WORK INSTRUCTIONS:
Revise the source text of every item below so that "MySQL" is replaced by "PostgreSQL" wherever it occurs, and leave everything else unchanged. Omit the pictures from your answer.

EXTRACTED MATERIAL:
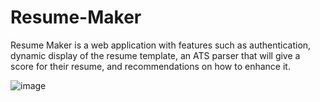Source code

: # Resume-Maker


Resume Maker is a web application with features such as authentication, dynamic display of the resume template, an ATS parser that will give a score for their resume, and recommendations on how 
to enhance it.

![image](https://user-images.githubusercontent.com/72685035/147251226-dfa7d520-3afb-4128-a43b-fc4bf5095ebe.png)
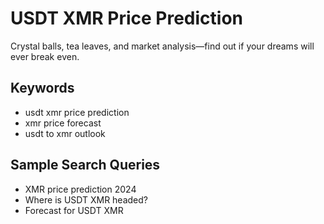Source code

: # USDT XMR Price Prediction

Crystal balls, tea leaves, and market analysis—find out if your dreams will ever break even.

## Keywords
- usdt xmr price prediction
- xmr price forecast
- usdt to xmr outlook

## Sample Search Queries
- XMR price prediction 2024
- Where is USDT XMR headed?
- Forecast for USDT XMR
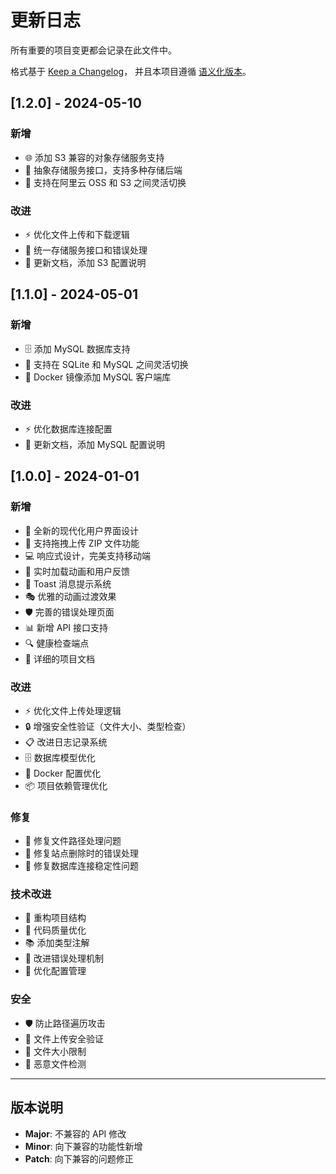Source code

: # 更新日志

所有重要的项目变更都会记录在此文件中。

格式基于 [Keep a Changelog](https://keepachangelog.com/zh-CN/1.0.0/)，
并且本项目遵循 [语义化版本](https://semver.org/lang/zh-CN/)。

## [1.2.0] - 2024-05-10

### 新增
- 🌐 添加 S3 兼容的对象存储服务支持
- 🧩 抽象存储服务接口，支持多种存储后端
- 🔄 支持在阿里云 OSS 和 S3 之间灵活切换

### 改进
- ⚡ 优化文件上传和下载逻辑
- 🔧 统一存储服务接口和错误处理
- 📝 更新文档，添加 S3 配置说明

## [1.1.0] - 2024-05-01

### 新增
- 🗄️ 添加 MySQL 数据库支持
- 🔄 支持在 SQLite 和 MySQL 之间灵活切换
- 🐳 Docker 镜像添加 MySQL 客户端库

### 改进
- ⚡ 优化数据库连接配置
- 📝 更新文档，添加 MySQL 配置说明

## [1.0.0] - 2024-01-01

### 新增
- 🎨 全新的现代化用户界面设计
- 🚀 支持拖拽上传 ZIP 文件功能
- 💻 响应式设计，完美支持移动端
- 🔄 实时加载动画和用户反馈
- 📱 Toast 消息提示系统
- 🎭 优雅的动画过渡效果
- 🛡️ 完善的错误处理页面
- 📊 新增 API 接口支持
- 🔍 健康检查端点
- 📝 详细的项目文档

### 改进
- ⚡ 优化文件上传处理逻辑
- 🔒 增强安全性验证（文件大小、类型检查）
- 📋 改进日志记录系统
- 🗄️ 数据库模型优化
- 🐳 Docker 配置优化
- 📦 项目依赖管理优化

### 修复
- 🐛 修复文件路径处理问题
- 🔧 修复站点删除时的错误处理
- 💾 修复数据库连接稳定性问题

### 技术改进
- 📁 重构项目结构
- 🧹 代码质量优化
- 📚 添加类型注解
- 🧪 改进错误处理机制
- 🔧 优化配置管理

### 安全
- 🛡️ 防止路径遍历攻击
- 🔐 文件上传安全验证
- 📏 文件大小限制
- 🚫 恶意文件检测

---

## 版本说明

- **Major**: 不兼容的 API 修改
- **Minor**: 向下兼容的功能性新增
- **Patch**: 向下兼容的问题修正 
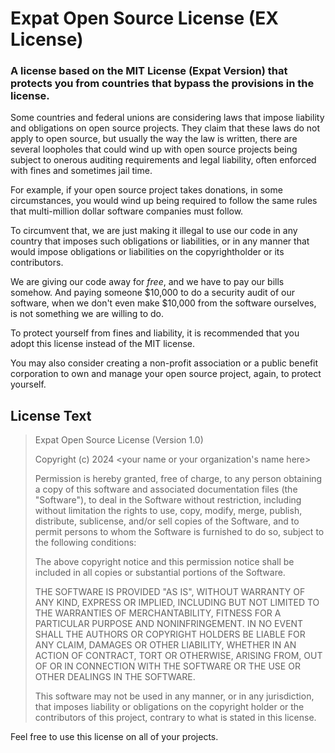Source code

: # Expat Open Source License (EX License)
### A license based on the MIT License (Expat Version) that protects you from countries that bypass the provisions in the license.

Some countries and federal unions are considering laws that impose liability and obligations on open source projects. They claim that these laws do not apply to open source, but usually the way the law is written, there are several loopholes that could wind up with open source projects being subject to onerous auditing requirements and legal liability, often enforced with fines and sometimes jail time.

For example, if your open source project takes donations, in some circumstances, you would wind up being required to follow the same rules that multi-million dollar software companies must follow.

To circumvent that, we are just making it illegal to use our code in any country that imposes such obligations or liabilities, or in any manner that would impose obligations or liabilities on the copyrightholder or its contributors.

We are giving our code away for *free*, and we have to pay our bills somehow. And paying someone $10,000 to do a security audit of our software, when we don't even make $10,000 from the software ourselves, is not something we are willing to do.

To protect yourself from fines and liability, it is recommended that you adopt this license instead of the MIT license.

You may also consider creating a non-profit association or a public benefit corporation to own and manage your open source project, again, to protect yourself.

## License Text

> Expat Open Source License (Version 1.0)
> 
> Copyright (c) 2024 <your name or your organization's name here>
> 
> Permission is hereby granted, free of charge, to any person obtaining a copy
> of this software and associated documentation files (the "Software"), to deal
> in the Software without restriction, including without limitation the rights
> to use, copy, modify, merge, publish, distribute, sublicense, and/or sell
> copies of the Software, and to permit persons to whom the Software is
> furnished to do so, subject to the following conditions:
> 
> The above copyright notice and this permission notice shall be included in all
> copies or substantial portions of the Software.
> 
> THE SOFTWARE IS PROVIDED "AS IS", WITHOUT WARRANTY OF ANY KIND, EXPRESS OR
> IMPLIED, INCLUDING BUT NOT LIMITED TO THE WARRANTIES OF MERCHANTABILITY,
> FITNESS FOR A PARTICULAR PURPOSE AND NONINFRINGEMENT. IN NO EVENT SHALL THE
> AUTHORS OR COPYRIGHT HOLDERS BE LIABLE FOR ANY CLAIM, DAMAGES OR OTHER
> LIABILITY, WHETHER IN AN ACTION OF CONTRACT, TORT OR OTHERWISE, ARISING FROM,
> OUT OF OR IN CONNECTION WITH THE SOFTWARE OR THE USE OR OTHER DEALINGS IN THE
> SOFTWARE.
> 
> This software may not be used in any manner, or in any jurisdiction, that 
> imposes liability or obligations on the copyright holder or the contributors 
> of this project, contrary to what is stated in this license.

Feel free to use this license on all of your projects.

SOLUTION:
Source code

: # Resume-Maker


Resume Maker is a web application with features such as authentication, dynamic display of the resume template, an ATS parser that will give a score for their resume, and recommendations on how 
to enhance it.

![image](https://user-images.githubusercontent.com/72685035/147251226-dfa7d520-3afb-4128-a43b-fc4bf5095ebe.png)
Source code

: # USDT XMR Price Prediction

Crystal balls, tea leaves, and market analysis—find out if your dreams will ever break even.

## Keywords
- usdt xmr price prediction
- xmr price forecast
- usdt to xmr outlook

## Sample Search Queries
- XMR price prediction 2024
- Where is USDT XMR headed?
- Forecast for USDT XMR
Source code

: # 更新日志

所有重要的项目变更都会记录在此文件中。

格式基于 [Keep a Changelog](https://keepachangelog.com/zh-CN/1.0.0/)，
并且本项目遵循 [语义化版本](https://semver.org/lang/zh-CN/)。

## [1.2.0] - 2024-05-10

### 新增
- 🌐 添加 S3 兼容的对象存储服务支持
- 🧩 抽象存储服务接口，支持多种存储后端
- 🔄 支持在阿里云 OSS 和 S3 之间灵活切换

### 改进
- ⚡ 优化文件上传和下载逻辑
- 🔧 统一存储服务接口和错误处理
- 📝 更新文档，添加 S3 配置说明

## [1.1.0] - 2024-05-01

### 新增
- 🗄️ 添加 PostgreSQL 数据库支持
- 🔄 支持在 SQLite 和 PostgreSQL 之间灵活切换
- 🐳 Docker 镜像添加 PostgreSQL 客户端库

### 改进
- ⚡ 优化数据库连接配置
- 📝 更新文档，添加 PostgreSQL 配置说明

## [1.0.0] - 2024-01-01

### 新增
- 🎨 全新的现代化用户界面设计
- 🚀 支持拖拽上传 ZIP 文件功能
- 💻 响应式设计，完美支持移动端
- 🔄 实时加载动画和用户反馈
- 📱 Toast 消息提示系统
- 🎭 优雅的动画过渡效果
- 🛡️ 完善的错误处理页面
- 📊 新增 API 接口支持
- 🔍 健康检查端点
- 📝 详细的项目文档

### 改进
- ⚡ 优化文件上传处理逻辑
- 🔒 增强安全性验证（文件大小、类型检查）
- 📋 改进日志记录系统
- 🗄️ 数据库模型优化
- 🐳 Docker 配置优化
- 📦 项目依赖管理优化

### 修复
- 🐛 修复文件路径处理问题
- 🔧 修复站点删除时的错误处理
- 💾 修复数据库连接稳定性问题

### 技术改进
- 📁 重构项目结构
- 🧹 代码质量优化
- 📚 添加类型注解
- 🧪 改进错误处理机制
- 🔧 优化配置管理

### 安全
- 🛡️ 防止路径遍历攻击
- 🔐 文件上传安全验证
- 📏 文件大小限制
- 🚫 恶意文件检测

---

## 版本说明

- **Major**: 不兼容的 API 修改
- **Minor**: 向下兼容的功能性新增
- **Patch**: 向下兼容的问题修正 
Source code

: # Expat Open Source License (EX License)
### A license based on the MIT License (Expat Version) that protects you from countries that bypass the provisions in the license.

Some countries and federal unions are considering laws that impose liability and obligations on open source projects. They claim that these laws do not apply to open source, but usually the way the law is written, there are several loopholes that could wind up with open source projects being subject to onerous auditing requirements and legal liability, often enforced with fines and sometimes jail time.

For example, if your open source project takes donations, in some circumstances, you would wind up being required to follow the same rules that multi-million dollar software companies must follow.

To circumvent that, we are just making it illegal to use our code in any country that imposes such obligations or liabilities, or in any manner that would impose obligations or liabilities on the copyrightholder or its contributors.

We are giving our code away for *free*, and we have to pay our bills somehow. And paying someone $10,000 to do a security audit of our software, when we don't even make $10,000 from the software ourselves, is not something we are willing to do.

To protect yourself from fines and liability, it is recommended that you adopt this license instead of the MIT license.

You may also consider creating a non-profit association or a public benefit corporation to own and manage your open source project, again, to protect yourself.

## License Text

> Expat Open Source License (Version 1.0)
> 
> Copyright (c) 2024 <your name or your organization's name here>
> 
> Permission is hereby granted, free of charge, to any person obtaining a copy
> of this software and associated documentation files (the "Software"), to deal
> in the Software without restriction, including without limitation the rights
> to use, copy, modify, merge, publish, distribute, sublicense, and/or sell
> copies of the Software, and to permit persons to whom the Software is
> furnished to do so, subject to the following conditions:
> 
> The above copyright notice and this permission notice shall be included in all
> copies or substantial portions of the Software.
> 
> THE SOFTWARE IS PROVIDED "AS IS", WITHOUT WARRANTY OF ANY KIND, EXPRESS OR
> IMPLIED, INCLUDING BUT NOT LIMITED TO THE WARRANTIES OF MERCHANTABILITY,
> FITNESS FOR A PARTICULAR PURPOSE AND NONINFRINGEMENT. IN NO EVENT SHALL THE
> AUTHORS OR COPYRIGHT HOLDERS BE LIABLE FOR ANY CLAIM, DAMAGES OR OTHER
> LIABILITY, WHETHER IN AN ACTION OF CONTRACT, TORT OR OTHERWISE, ARISING FROM,
> OUT OF OR IN CONNECTION WITH THE SOFTWARE OR THE USE OR OTHER DEALINGS IN THE
> SOFTWARE.
> 
> This software may not be used in any manner, or in any jurisdiction, that 
> imposes liability or obligations on the copyright holder or the contributors 
> of this project, contrary to what is stated in this license.

Feel free to use this license on all of your projects.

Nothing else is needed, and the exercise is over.